La multitude, nouvel acteur du financement culturel ? (1/2) Le FP, nouvel outil ou réinvention ?

Retour sur le financement participatif culturel en deux épisodes, avec la collaboration de Mathieu Davoust, que nous remercions chaleureusement pour sa contribution.

Qu’est-ce que le financement participatif ?

Contrairement aux apparences et à certains discours, le financement participatif n’est ni une idée nouvelle née avec le numérique, ni un principe révolutionnaire de participation des foules. Il s’agit tout simplement d’une méthode de levée de fonds et de financement de projets consistant à faire appel à la générosité du public, autrement dit de la « multitude ».

Et donc plus qu’une simple réinvention de ce qui existait déjà (souscription publique, appel aux dons, préventes en guise de financement, …), le financement participatif apparaît surtout comme une nouvelle manière, « de masse », de solliciter directement les individus ; soutenue par la puissance des outils numériques. Aujourd’hui à disposition des décideurs et des porteurs de projet, il permet d’atteindre (en théorie) la « multitude » de donateurs potentiels plus facilement. Et ce pour deux raisons relativement proches :

  • Une plus grande facilité de collecter des fonds, notamment grâce aux outils de communication numérique qui permettent l’envoi d’un lien unique (l’url de la page de collecte) soit par mail, soit via les réseaux sociaux ; autrement dit la « multitude » à portée d’un clic ou presque. En comparant à la gestion de formulaires et de courriers papier, à la réception de chèques, … on perçoit vite les avantages.

### SÉRIE D'EXERCICES
A: D'après l'extrait sur le financement participatif, pourquoi la collecte de fonds devient-elle plus facile ? Répondez en une à trois phrases.
B: Répondez à ces questions sur l'extrait sur le financement participatif :
(i) Avec la collaboration de qui ce retour en deux épisodes est-il réalisé ?
(ii) Quelles pratiques déjà existantes sont citées entre parenthèses ?
(iii) Par quels moyens le lien de la page de collecte peut-il être envoyé ?
C: Dans l'extrait sur le financement participatif, comment réécrire plus brièvement le paragraphe qui commence par « Contrairement aux apparences » en gardant ses faits principaux ?

### DONNÉES
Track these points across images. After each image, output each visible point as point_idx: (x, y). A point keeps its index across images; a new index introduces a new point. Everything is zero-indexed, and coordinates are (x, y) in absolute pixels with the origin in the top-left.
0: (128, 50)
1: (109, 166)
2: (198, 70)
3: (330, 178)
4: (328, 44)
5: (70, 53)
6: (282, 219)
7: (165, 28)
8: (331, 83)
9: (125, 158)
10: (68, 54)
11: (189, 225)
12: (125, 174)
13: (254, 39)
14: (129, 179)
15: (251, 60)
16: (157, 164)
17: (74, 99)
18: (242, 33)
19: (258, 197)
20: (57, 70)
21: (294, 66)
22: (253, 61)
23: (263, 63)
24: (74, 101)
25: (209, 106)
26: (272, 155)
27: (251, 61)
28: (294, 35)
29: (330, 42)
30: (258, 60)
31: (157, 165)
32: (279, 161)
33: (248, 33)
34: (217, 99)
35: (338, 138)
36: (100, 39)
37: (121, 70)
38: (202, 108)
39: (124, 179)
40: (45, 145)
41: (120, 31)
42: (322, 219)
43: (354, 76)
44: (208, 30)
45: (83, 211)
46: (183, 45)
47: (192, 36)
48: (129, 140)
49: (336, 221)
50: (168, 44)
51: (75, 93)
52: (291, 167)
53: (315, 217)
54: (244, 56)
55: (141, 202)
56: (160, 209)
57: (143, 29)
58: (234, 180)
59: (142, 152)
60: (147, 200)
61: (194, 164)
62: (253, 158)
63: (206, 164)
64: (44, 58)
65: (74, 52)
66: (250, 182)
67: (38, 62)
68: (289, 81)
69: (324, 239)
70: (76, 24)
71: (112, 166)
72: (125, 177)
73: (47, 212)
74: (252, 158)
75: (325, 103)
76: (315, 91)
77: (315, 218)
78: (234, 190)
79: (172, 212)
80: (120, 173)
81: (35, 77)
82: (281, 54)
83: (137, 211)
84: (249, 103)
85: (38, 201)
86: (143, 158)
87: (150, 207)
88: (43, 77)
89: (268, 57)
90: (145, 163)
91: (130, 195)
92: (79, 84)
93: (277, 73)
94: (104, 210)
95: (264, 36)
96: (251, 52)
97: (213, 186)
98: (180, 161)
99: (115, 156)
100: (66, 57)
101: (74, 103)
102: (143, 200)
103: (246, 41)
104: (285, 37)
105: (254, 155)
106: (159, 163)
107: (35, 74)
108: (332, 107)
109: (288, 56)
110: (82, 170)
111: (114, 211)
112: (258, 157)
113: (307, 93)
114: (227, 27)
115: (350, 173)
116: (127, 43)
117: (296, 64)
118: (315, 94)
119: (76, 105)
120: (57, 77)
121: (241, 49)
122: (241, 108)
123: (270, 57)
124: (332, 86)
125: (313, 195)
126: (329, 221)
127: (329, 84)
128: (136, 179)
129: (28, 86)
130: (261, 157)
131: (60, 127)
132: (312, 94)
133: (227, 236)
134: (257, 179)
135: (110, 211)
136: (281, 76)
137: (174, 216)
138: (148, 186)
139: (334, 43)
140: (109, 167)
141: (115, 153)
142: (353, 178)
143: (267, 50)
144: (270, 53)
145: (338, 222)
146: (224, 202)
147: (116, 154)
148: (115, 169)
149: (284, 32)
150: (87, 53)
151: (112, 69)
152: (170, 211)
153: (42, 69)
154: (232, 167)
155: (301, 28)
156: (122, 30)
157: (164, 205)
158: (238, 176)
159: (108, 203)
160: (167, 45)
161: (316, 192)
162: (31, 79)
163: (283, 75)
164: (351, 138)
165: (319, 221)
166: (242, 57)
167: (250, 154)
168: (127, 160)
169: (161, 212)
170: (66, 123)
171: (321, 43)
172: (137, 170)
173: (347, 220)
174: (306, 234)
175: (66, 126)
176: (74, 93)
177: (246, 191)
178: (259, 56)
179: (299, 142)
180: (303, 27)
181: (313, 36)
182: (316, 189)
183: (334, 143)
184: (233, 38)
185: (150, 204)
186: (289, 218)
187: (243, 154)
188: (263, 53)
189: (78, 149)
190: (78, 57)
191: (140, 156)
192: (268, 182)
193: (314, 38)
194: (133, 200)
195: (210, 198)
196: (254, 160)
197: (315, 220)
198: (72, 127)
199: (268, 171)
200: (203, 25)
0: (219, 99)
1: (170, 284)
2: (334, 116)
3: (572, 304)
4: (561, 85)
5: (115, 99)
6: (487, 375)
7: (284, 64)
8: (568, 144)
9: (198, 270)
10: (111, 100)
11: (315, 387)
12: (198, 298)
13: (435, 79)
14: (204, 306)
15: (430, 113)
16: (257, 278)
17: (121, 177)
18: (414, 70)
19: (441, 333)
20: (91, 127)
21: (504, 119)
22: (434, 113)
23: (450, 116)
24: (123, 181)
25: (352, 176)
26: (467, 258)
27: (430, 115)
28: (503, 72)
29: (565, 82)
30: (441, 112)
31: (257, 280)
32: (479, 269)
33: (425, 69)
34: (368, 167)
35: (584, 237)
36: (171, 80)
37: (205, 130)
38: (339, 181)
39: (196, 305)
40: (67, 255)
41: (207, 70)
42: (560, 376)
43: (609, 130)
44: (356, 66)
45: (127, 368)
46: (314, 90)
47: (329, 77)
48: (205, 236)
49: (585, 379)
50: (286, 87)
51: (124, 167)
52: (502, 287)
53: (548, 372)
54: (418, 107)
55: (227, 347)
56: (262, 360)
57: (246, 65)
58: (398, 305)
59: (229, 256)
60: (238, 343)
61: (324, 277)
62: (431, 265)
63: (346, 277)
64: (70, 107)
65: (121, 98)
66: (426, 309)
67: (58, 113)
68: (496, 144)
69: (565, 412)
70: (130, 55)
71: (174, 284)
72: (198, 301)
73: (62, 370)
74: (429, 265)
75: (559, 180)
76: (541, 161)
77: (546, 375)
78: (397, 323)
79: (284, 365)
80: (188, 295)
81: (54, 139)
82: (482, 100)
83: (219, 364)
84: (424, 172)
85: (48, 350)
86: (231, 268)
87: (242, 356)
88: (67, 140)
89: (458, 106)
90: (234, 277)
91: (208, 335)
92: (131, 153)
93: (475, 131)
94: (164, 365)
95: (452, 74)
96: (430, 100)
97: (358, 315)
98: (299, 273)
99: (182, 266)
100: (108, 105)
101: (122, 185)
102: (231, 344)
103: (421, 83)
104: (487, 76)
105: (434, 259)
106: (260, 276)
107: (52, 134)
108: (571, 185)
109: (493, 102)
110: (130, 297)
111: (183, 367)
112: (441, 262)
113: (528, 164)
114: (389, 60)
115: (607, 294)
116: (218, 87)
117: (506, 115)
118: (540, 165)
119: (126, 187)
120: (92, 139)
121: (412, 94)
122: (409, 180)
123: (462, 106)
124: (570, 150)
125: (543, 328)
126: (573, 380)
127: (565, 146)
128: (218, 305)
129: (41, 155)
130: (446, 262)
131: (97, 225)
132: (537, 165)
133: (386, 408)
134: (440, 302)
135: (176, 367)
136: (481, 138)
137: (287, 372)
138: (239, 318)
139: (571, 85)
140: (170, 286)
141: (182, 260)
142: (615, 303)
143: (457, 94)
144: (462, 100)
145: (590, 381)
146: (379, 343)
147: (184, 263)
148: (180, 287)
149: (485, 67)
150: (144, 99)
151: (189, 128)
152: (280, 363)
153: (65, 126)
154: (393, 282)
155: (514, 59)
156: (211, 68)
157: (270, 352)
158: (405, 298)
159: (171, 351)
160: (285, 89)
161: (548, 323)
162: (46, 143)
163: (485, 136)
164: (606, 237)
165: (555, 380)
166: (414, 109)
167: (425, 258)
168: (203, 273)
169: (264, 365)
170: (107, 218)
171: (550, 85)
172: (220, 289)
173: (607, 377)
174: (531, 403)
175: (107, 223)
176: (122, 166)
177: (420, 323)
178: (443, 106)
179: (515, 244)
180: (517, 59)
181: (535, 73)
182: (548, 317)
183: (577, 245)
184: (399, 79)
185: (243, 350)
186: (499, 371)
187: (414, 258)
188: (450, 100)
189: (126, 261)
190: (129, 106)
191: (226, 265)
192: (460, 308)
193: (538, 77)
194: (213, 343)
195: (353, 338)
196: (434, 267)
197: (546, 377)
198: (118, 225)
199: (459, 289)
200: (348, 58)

==

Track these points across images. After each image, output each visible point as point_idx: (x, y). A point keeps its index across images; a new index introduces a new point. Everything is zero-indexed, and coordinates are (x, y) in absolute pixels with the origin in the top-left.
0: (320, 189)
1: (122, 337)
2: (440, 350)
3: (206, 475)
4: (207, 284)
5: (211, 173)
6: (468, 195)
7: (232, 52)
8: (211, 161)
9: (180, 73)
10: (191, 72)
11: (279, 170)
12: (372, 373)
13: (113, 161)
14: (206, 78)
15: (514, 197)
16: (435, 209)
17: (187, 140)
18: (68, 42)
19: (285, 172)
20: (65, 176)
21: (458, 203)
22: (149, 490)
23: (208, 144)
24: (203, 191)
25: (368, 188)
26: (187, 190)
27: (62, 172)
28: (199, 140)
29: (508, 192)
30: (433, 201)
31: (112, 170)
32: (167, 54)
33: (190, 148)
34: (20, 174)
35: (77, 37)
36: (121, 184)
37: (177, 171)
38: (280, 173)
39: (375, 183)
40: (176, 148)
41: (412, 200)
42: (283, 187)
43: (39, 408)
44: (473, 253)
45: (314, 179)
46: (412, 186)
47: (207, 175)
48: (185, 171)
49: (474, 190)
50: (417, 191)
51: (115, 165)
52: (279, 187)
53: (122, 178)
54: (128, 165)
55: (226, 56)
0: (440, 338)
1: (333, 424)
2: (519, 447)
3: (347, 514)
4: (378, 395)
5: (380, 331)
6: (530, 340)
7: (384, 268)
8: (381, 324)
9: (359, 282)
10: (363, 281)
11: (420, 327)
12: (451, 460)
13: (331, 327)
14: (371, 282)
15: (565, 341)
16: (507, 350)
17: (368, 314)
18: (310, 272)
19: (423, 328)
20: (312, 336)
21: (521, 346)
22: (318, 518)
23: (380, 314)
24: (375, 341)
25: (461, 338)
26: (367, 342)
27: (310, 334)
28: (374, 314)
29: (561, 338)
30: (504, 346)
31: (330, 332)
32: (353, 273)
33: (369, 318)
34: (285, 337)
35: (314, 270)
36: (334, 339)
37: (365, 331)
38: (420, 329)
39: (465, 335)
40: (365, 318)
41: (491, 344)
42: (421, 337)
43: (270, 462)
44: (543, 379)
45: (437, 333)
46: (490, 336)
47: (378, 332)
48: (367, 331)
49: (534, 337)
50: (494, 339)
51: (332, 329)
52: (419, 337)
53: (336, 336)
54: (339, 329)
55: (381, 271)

---

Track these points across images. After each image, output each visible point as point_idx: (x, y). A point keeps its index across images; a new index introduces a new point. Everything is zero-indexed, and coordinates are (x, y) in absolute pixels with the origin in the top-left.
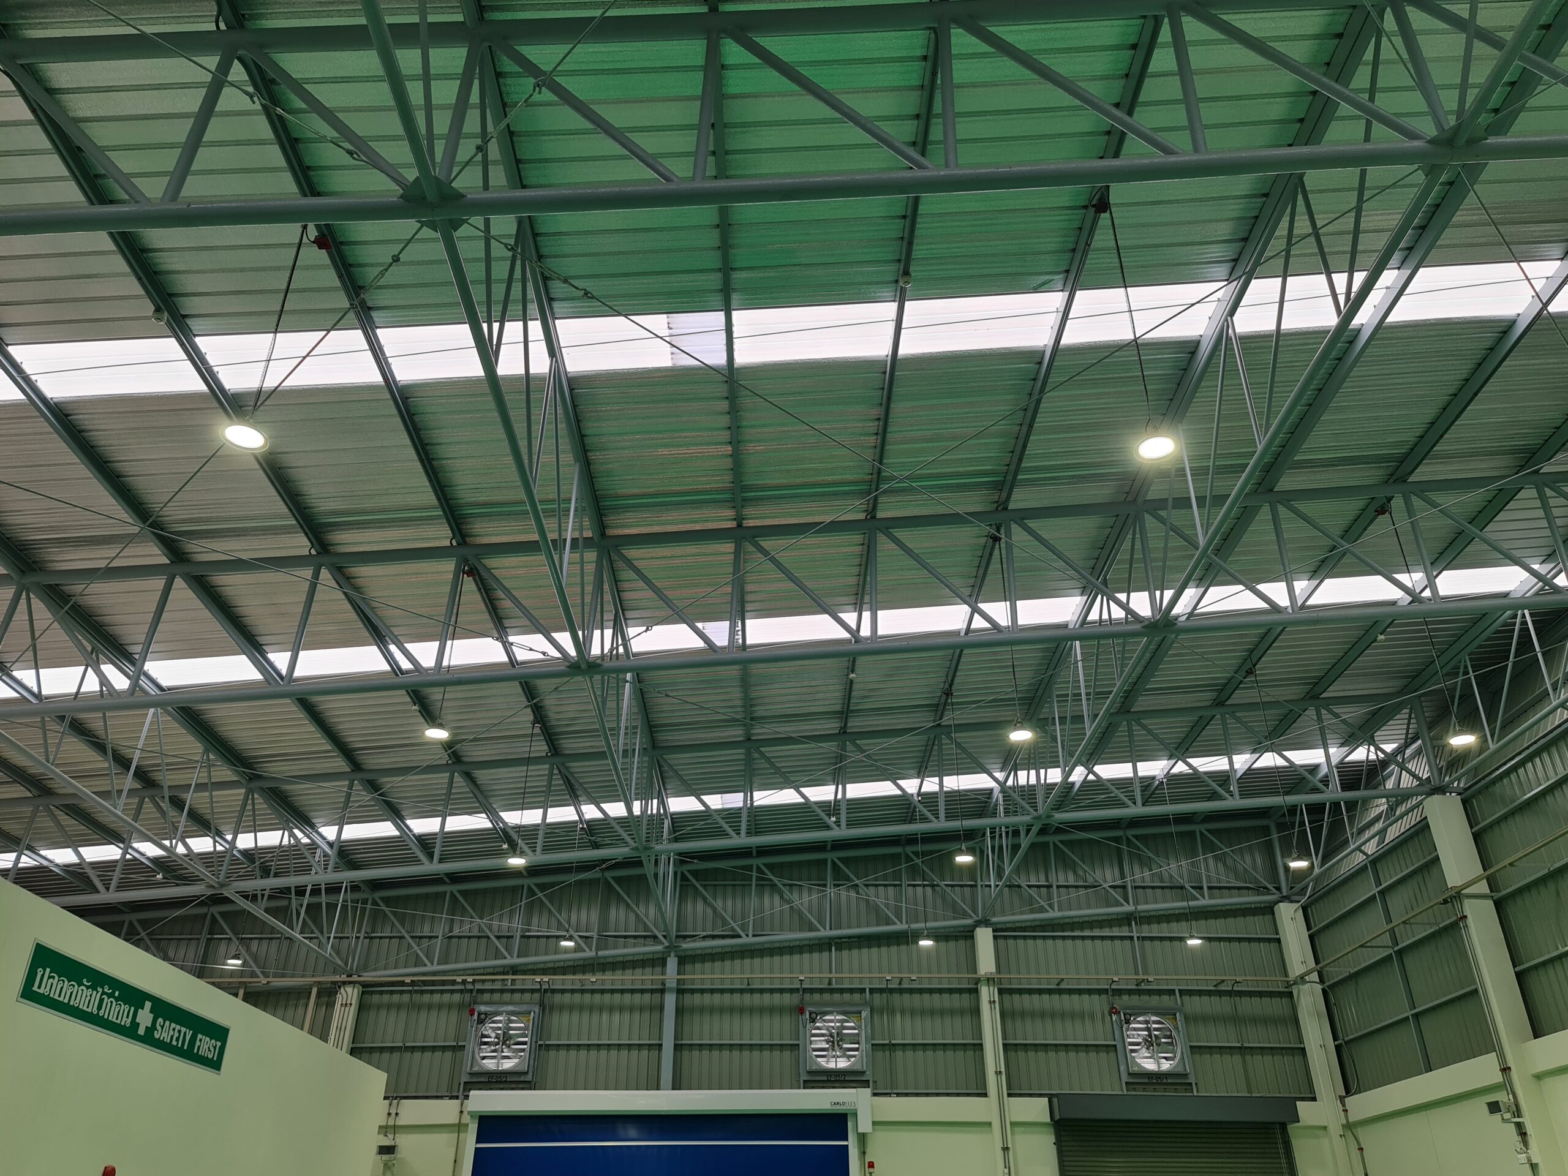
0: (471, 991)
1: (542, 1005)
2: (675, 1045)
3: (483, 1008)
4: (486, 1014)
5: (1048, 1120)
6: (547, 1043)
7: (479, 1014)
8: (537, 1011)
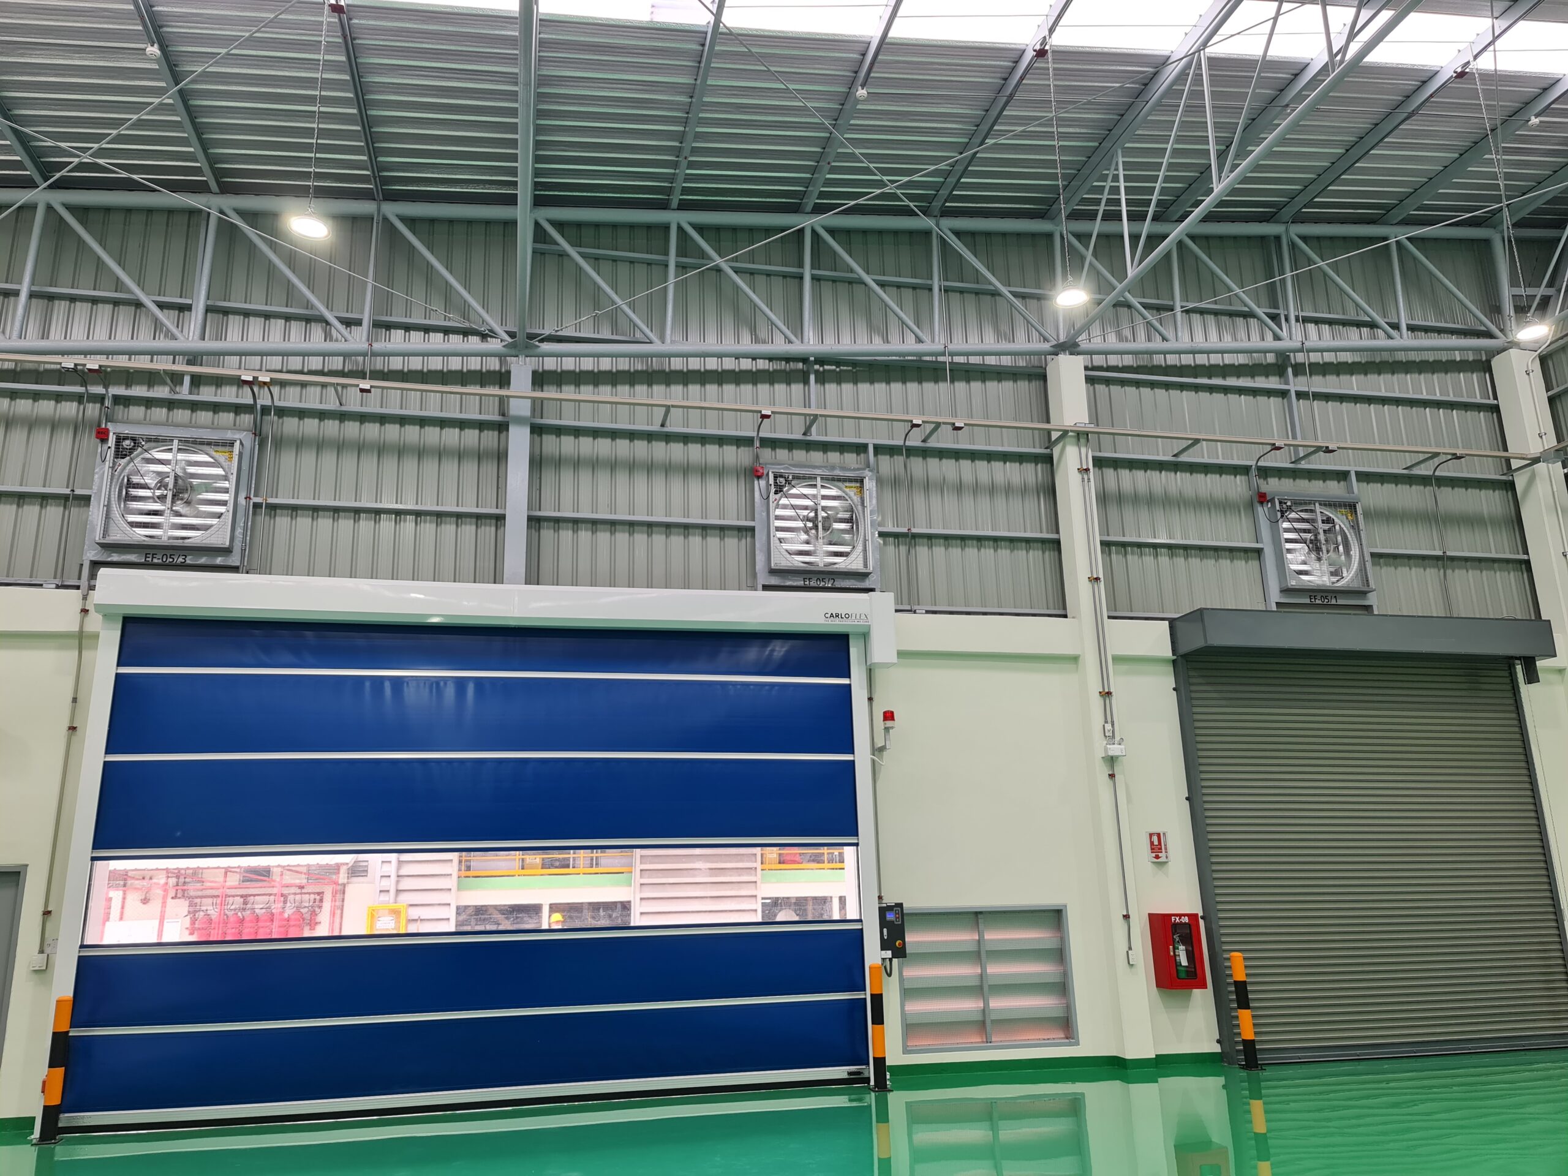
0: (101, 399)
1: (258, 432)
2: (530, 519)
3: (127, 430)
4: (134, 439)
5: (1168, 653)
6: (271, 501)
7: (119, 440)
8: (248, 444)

### RÉPONSES AUX EXERCICES
A: Les outils de communication numérique permettent d'envoyer un lien unique, l'url de la page de collecte, par mail ou via les réseaux sociaux. La « multitude » se trouve ainsi à portée d'un clic ou presque. La gestion de formulaires et de courriers papier ou la réception de chèques présentait bien moins d'avantages.

B:
(i) Avec la collaboration de Mathieu Davoust.
(ii) La souscription publique, l'appel aux dons et les préventes en guise de financement.
(iii) Par mail ou via les réseaux sociaux.

C: Le financement participatif n'est ni une idée nouvelle née avec le numérique, ni un principe révolutionnaire de participation des foules. C'est simplement une méthode de levée de fonds et de financement de projets qui fait appel à la générosité du public, la « multitude ».